EXERCISE
Each line of the records containing "nuclear" is to be copied out and returned.

GIVEN INFORMATION
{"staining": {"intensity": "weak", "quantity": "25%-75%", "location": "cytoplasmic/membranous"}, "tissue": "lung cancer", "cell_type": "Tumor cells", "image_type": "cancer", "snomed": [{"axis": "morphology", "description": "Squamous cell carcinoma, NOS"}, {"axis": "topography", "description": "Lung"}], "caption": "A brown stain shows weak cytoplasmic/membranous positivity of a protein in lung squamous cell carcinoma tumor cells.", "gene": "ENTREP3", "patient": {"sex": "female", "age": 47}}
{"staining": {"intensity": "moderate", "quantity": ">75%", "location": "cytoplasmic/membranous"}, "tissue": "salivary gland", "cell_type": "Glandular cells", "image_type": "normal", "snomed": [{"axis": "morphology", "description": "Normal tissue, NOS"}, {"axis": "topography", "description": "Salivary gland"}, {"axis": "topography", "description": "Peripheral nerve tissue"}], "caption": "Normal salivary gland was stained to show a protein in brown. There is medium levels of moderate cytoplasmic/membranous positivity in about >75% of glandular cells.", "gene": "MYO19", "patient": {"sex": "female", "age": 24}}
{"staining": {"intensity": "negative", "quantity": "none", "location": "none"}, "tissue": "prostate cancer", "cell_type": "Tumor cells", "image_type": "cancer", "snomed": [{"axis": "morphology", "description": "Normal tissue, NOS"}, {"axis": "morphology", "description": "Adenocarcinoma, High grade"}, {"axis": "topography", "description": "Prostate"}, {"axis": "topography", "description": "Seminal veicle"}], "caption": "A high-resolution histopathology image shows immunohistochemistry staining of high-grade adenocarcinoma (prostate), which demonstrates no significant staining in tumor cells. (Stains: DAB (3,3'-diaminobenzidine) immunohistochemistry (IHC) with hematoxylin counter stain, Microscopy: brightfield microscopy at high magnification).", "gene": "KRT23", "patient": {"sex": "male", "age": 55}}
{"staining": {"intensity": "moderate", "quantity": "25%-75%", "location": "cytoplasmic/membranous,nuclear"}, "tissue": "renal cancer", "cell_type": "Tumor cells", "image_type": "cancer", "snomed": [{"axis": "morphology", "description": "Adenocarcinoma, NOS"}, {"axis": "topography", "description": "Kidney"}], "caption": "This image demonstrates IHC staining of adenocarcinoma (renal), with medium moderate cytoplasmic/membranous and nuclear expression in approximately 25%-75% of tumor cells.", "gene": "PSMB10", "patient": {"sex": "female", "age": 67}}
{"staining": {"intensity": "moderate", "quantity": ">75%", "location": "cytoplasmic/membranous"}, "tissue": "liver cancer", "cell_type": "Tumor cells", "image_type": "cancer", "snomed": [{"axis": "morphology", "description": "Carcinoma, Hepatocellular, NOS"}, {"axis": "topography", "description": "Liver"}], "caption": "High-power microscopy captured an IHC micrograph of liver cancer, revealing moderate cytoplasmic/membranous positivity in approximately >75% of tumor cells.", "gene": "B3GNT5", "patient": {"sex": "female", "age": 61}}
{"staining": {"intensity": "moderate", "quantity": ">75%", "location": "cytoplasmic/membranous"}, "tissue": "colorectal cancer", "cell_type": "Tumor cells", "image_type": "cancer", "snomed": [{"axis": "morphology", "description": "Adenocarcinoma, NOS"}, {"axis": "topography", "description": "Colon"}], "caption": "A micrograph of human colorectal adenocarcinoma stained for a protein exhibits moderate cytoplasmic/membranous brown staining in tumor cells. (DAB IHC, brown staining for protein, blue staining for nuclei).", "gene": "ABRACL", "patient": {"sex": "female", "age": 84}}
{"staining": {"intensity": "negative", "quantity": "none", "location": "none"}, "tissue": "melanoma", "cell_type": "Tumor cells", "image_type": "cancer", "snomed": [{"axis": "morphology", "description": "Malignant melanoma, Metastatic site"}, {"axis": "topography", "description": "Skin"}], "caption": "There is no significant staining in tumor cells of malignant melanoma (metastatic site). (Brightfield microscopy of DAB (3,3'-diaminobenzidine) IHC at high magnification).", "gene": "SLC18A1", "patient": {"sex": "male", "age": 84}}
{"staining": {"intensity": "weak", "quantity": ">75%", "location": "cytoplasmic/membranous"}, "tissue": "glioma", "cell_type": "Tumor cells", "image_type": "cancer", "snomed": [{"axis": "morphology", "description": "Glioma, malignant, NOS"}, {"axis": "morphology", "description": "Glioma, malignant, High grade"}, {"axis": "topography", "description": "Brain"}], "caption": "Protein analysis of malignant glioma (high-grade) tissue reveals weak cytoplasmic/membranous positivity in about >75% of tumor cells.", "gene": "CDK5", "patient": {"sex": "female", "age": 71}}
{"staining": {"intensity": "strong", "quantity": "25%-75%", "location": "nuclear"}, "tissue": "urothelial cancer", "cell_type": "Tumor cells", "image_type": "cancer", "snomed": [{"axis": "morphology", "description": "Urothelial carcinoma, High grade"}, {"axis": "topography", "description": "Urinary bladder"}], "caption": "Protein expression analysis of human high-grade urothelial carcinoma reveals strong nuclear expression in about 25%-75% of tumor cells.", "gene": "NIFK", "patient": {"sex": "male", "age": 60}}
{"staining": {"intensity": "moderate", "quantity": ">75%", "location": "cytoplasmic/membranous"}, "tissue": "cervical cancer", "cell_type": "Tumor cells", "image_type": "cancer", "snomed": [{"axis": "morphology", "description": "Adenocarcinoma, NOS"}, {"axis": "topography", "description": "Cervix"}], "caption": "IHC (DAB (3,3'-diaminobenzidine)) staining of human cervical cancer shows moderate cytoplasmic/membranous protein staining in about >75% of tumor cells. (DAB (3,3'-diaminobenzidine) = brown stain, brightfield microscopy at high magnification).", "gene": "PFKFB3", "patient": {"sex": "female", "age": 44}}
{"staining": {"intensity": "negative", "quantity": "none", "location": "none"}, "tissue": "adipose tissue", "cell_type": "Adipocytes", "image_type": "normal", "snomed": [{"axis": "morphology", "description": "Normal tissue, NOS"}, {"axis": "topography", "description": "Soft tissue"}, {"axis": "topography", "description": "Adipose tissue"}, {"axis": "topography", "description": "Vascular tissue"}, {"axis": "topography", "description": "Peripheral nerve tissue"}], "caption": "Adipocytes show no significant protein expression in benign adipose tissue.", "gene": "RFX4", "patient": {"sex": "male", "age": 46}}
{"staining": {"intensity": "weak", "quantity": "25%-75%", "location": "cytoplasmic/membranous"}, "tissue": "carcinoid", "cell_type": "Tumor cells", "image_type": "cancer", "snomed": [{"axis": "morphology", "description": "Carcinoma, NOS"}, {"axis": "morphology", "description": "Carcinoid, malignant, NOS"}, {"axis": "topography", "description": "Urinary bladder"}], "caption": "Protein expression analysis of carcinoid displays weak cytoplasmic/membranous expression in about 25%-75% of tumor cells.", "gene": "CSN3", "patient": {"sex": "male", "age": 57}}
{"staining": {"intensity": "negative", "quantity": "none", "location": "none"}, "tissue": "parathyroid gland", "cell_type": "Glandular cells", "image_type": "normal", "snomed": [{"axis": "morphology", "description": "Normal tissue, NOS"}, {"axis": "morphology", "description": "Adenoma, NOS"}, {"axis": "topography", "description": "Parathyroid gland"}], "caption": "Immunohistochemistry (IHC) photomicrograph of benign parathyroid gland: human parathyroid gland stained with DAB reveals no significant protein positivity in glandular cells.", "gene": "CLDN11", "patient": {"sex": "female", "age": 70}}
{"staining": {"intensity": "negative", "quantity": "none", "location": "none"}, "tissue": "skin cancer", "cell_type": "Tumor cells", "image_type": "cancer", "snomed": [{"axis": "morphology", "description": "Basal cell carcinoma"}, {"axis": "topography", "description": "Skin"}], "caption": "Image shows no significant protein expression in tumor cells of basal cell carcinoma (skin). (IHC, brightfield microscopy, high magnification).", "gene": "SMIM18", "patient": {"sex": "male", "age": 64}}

YOUR SOLUTION
{"staining": {"intensity": "moderate", "quantity": "25%-75%", "location": "cytoplasmic/membranous,nuclear"}, "tissue": "renal cancer", "cell_type": "Tumor cells", "image_type": "cancer", "snomed": [{"axis": "morphology", "description": "Adenocarcinoma, NOS"}, {"axis": "topography", "description": "Kidney"}], "caption": "This image demonstrates IHC staining of adenocarcinoma (renal), with medium moderate cytoplasmic/membranous and nuclear expression in approximately 25%-75% of tumor cells.", "gene": "PSMB10", "patient": {"sex": "female", "age": 67}}
{"staining": {"intensity": "strong", "quantity": "25%-75%", "location": "nuclear"}, "tissue": "urothelial cancer", "cell_type": "Tumor cells", "image_type": "cancer", "snomed": [{"axis": "morphology", "description": "Urothelial carcinoma, High grade"}, {"axis": "topography", "description": "Urinary bladder"}], "caption": "Protein expression analysis of human high-grade urothelial carcinoma reveals strong nuclear expression in about 25%-75% of tumor cells.", "gene": "NIFK", "patient": {"sex": "male", "age": 60}}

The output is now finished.